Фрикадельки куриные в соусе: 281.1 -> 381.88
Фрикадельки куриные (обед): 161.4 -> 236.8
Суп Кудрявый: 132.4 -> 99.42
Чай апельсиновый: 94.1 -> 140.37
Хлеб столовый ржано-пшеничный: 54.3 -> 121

--

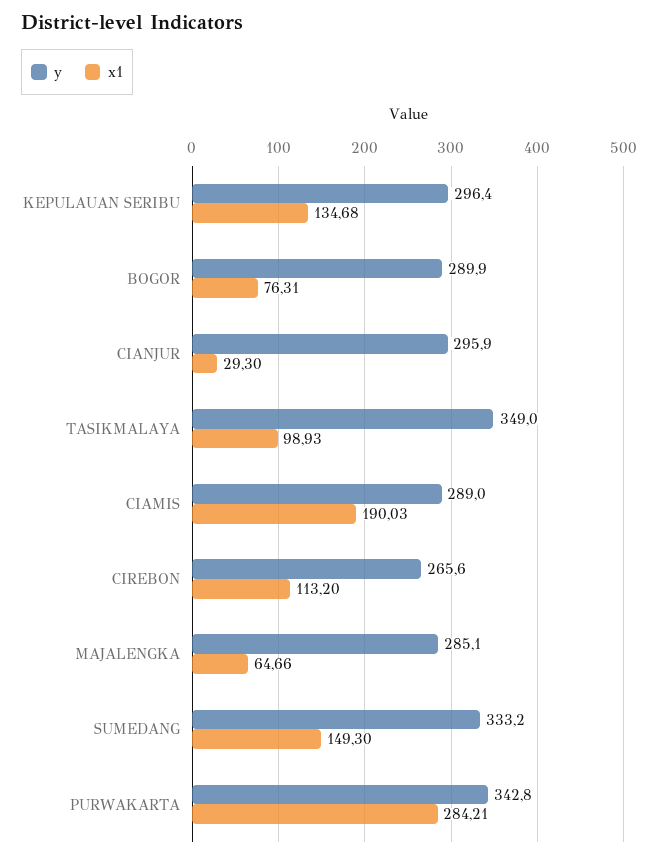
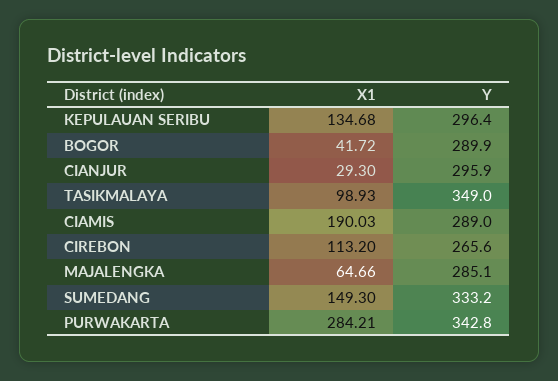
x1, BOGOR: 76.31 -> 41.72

▶ The problem: Start with the line above that contains "Фрикадельки куриные в соусе: 281.1 -> 381.88" and end with the line that contains "Хлеб столовый ржано-пшеничный: 54.3 -> 121". Write out those lines exactly, and only those.

▶ Your solution:
Фрикадельки куриные в соусе: 281.1 -> 381.88
Фрикадельки куриные (обед): 161.4 -> 236.8
Суп Кудрявый: 132.4 -> 99.42
Чай апельсиновый: 94.1 -> 140.37
Хлеб столовый ржано-пшеничный: 54.3 -> 121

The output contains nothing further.